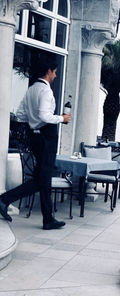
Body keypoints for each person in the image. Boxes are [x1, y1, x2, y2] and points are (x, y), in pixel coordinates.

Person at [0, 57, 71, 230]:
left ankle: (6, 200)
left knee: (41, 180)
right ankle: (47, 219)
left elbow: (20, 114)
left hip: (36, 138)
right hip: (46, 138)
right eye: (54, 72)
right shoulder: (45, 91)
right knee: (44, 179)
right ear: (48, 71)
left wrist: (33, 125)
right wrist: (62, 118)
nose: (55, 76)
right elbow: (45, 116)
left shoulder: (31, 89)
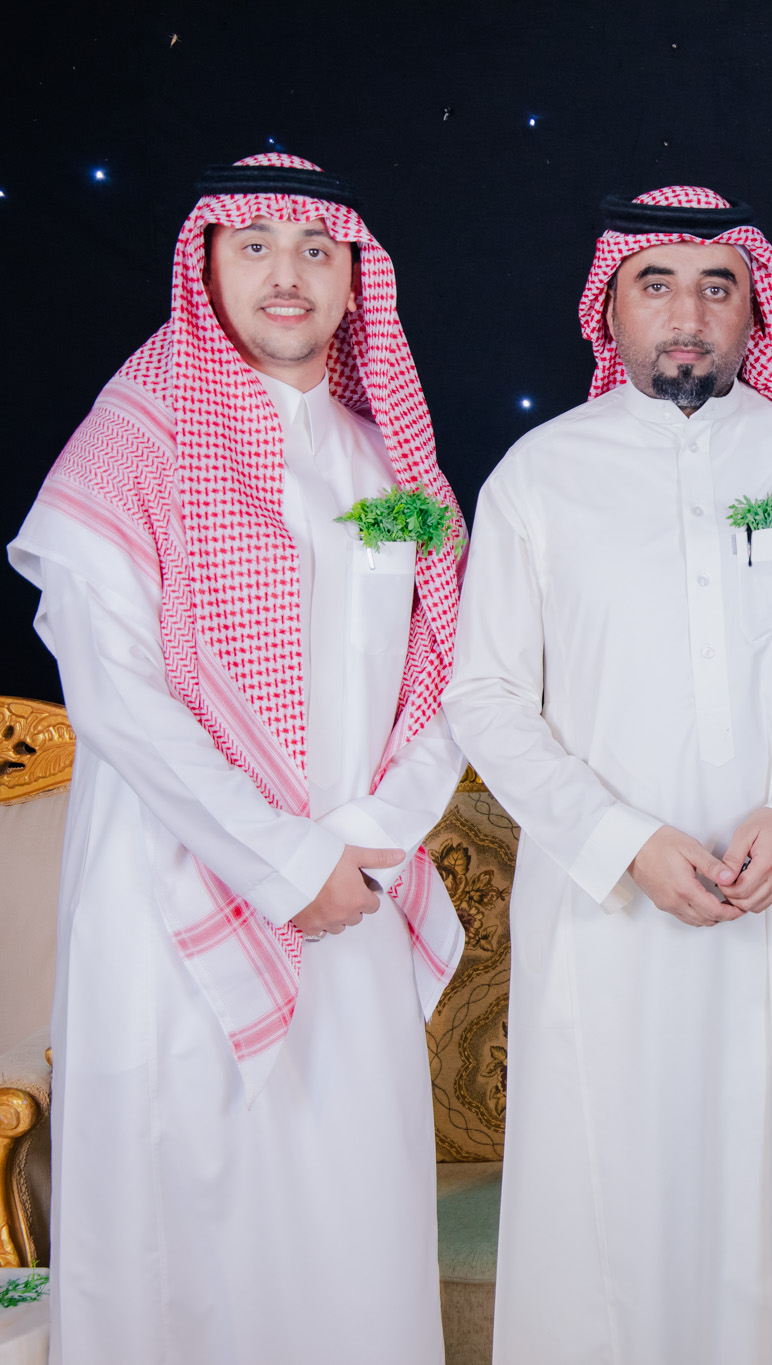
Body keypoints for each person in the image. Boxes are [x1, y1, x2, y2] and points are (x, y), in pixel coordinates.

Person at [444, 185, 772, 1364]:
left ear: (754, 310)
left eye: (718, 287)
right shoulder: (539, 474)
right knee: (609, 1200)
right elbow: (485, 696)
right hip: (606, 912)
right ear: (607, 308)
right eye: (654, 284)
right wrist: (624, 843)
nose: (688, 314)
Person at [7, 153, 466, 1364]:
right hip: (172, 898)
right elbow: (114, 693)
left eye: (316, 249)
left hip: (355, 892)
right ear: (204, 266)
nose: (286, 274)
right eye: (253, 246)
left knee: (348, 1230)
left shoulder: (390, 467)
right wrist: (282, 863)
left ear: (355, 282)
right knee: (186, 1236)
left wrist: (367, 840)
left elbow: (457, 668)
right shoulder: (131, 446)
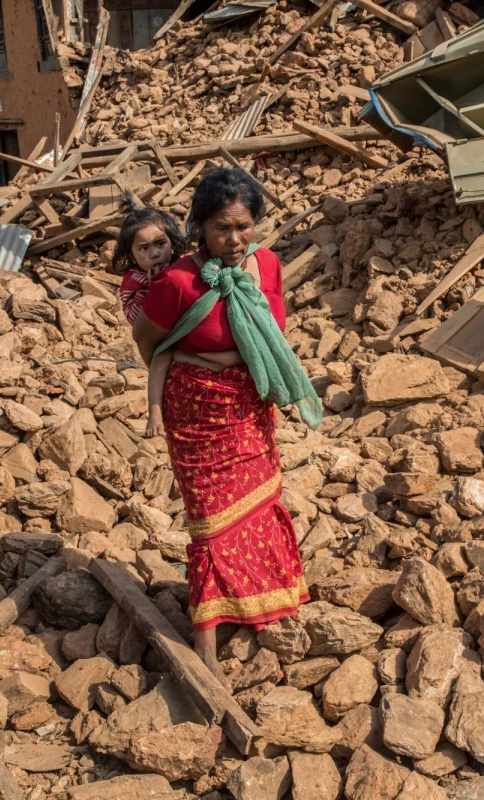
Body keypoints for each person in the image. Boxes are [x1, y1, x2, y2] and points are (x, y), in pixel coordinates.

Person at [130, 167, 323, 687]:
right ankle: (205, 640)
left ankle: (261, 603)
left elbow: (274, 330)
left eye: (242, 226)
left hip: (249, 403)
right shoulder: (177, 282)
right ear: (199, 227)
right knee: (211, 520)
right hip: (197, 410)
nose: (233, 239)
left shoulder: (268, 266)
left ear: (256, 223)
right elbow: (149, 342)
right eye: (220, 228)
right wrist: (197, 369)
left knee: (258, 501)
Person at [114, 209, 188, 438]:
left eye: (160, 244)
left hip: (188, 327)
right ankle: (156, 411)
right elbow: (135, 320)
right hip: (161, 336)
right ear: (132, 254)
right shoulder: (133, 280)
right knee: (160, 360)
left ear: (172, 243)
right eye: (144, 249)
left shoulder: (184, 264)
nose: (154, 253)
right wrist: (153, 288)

****************

Problem to solve – Your answer is an exact copy of the records above, stripped of pictures.

Written answer –
Body keypoints for each person in the image. Boxes are [x1, y1, x2, y2] and points are (x, y), in pixel coordinates.

Person at [0, 57, 71, 230]:
left ankle: (6, 200)
left knee: (41, 180)
right ankle: (47, 219)
left elbow: (20, 114)
left hip: (36, 138)
right hip: (46, 138)
right eye: (54, 72)
right shoulder: (45, 91)
right knee: (44, 179)
right ear: (48, 71)
left wrist: (33, 125)
right wrist: (62, 118)
nose: (55, 76)
right elbow: (45, 116)
left shoulder: (31, 89)
Body keypoints for each person in the image. Boxes are [x1, y1, x2, y2] and points are (x, y), in pixel coordinates.

Person at [444, 185, 772, 1364]:
left ear: (754, 310)
left eye: (718, 287)
right shoulder: (539, 474)
right knee: (609, 1200)
right elbow: (485, 696)
right hip: (606, 912)
right ear: (607, 308)
right eye: (654, 284)
right wrist: (624, 843)
nose: (688, 314)
Person at [7, 153, 466, 1364]:
right hip: (172, 898)
right elbow: (114, 693)
left eye: (316, 249)
left hip: (355, 892)
right ear: (204, 266)
nose: (286, 274)
right eye: (253, 246)
left knee: (348, 1230)
left shoulder: (390, 467)
right wrist: (282, 863)
left ear: (355, 282)
right knee: (186, 1236)
left wrist: (367, 840)
left elbow: (457, 668)
right shoulder: (131, 446)
Body keypoints for each person in the image. Boxes are [x1, y1, x2, y2] and points are (x, y), in pixel coordinates.

Person at [130, 167, 323, 687]:
right ankle: (205, 640)
left ankle: (261, 603)
left elbow: (274, 330)
left eye: (242, 226)
left hip: (249, 403)
right shoulder: (177, 282)
right ear: (199, 227)
right knee: (211, 520)
right hip: (197, 410)
nose: (233, 239)
left shoulder: (268, 266)
left ear: (256, 223)
right elbow: (149, 342)
right eye: (220, 228)
right wrist: (197, 369)
left knee: (258, 501)
Person at [114, 209, 188, 438]:
left eye: (160, 244)
left hip: (188, 327)
right ankle: (156, 411)
right elbow: (135, 320)
right hip: (161, 336)
right ear: (132, 254)
right shoulder: (133, 280)
right knee: (160, 360)
left ear: (172, 243)
right eye: (144, 249)
left shoulder: (184, 264)
nose: (154, 253)
right wrist: (153, 288)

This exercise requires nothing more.